Le Premier ministre géorgien démissionne à la suite de la mise en détention du leader de l’opposition

La Géorgie s’enlise un peu plus dans la crise politique tandis que son Premier ministre Georgi Gakharia a démissionné jeudi (18 février) sur fond de désaccord concernant l’arrestation du leader de l’opposition. EPA-EFE/ZURAB KURTSIKIDZE [Zurab Kurtsikidze/EPA/EFE]

La Géorgie s’enlise un peu plus dans la crise politique tandis que son Premier ministre Georgi Gakharia a démissionné jeudi (18 février) sur fond de désaccord concernant l’arrestation du leader de l’opposition.

Georgi Gakharia a annoncé sa démission du poste de Premier ministre jeudi (18 février) arguant qu’il désapprouvait la décision du gouvernement d’appliquer l’arrêt rendu par un tribunal géorgien ordonnant l’arrestation du chef de l’opposition Nika Melia.

« Il est inadmissible d’appliquer une décision judiciaire […] si celle-ci pose un risque à la santé ou à la vie de nos citoyens ou si elle entraîne la possibilité d’une escalade politique dans le pays. »

D’après plusieurs sources, Nika Melia, chef du parti majeur de l’opposition en Géorgie – le Mouvement national unifié (MNU) – a été arrêté à la suite d’une décision judiciaire rendue par un tribunal géorgien le 17 février ordonnant son placement en détention.

Cet opposant est accusé par la justice d’avoir organisé des « violences de masse » les 20 et 21 juin 2019, de même qu’il aurait encouragé une insurrection au parlement. Ces événements marquent le début des manifestations en Géorgie qui ont duré pendant un an.

Le site JamNews rappelle que l’affaire Melia est en cours depuis 2019. La dernière décision prise à cet égard consistait en la libération du politique sous caution. Désormais, le juge compétent du Tribunal de Tbilissi, Nino Chakhnashvili, a octroyé la permission au Bureau du procureur général de remplacer la caution par des mesures de détention.

Chakhnashvilia est cité dans plusieurs autres affaires de haut rang, dans lesquelles beaucoup soupçonnent des motifs politiques.

En juin 2019, le parlement a suspendu l’immunité dont jouissait M. Melia. Le Bureau du procureur avait alors prononcé sa libération sous caution à hauteur de 30 000 lari (approximativement 10 000 euros) et mis en place des mesures restrictives supplémentaires ; l’homme politique était contraint de porter un bracelet électronique.

L’affaire a pris un nouveau tournant lorsque M. Melia a qualifié le bracelet de « symbole d’injustice », avant de l’enlever et le jeter dans la foule lors d’un rassemblement de grande ampleur à Tbilissi le 1er novembre 2020. Les milliers de personnes présentes manifestaient contre le truquage des élections législatives du 31 octobre.

Conformément à la décision du tribunal, la caution de M. Melia a été élevée à 70 000 lari.
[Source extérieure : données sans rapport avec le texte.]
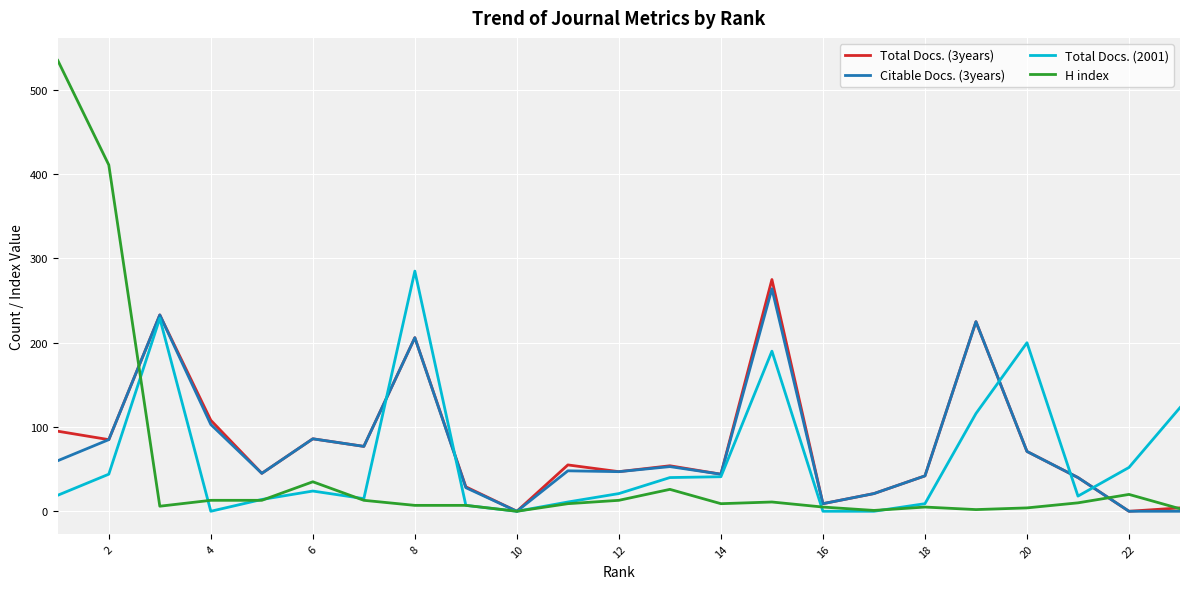

Which series has the largest range (max minus min)?

H index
Une décision à laquelle Nika Melia a marqué son opposition, arguant que le Bureau du procureur était sous la mainmise de l’oligarque et de facto leader Georgia Bidzina Ivanishvili.

Le 31 octobre 2020, l’opposant est devenu député au sein du nouveau parlement élu. Son immunité a une nouvelle fois suscité plusieurs questions.

Depuis lors, M. Melia et une cinquantaine de députés élus dans le bloc de l’opposition pratiquent la politique de la chaise vide au sein du parlement.

Nika Melia a repris les rênes du MNU le 25 décembre 2020.

« Homme de Moscou »

Melia est accusé d’être à l’origine d’actes de violence lors des manifestations qui ont éclaté à Tbilissi en juin 2019, à la suite d’un incident au parlement lors duquel un législateur russe a adressé la parole à l’assemblée depuis le siège du président ; un évènement qui avait suscité la controverse au sein d’un pays dont les relations avec Moscou demeurent tendues depuis la guerre brève de 2008.

Les mouvements de foules ont débouché sur des affrontements avec les forces de police. Des agents avaient alors utilisé du gaz lacrymogène et tiré des balles en caoutchouc sur les manifestants.

Le ministre intérieur à l’époque, M. Gakharia menait ces répressions policières, et il avait été nommé Premier ministre en septembre de la même année.

Surnommé l’« Homme de Moscou », Georgi Gakharia, 45 ans, avait étudié à l’Université Lomonosov à Moscou avant d’être embauché, toujours en Russie, pour la compagnie aérienne allemande Lufthansa.

Dans une déclaration peu de temps avant le procès de M. Melia, l’envoyé de l’Union européenne en Géorgie avait décrit les circonstances de l’affaire Melia comme étant une « trajectoire dangereuse pour la Géorgie et sa démocratie ».